YOUR ASSIGNMENT: Print the lines starting at the one that contains "Esen: Terörle mücadelede yasa dışı" and ending at the one that contains "ΕΚΔΟΣΕΙΣ ΔΩΜΑ", keeping both of those lines and changing nothing.

**********

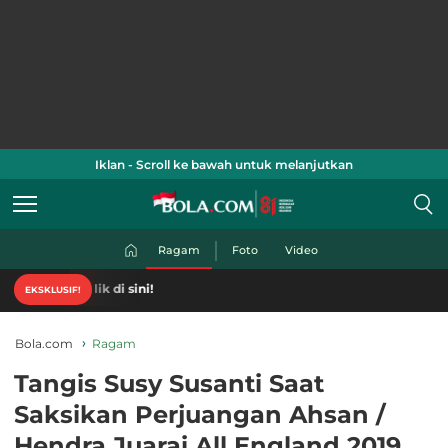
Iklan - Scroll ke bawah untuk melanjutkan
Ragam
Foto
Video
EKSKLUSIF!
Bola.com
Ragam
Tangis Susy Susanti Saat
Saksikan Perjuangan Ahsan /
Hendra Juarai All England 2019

**********

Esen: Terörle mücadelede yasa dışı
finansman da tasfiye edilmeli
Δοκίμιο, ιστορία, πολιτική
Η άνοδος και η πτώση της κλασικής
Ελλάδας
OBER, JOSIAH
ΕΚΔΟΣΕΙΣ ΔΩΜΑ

**********

EXERCISE RESULT:
Esen: Terörle mücadelede yasa dışı
finansman da tasfiye edilmeli
Δοκίμιο, ιστορία, πολιτική
Η άνοδος και η πτώση της κλασικής
Ελλάδας
OBER, JOSIAH
ΕΚΔΟΣΕΙΣ ΔΩΜΑ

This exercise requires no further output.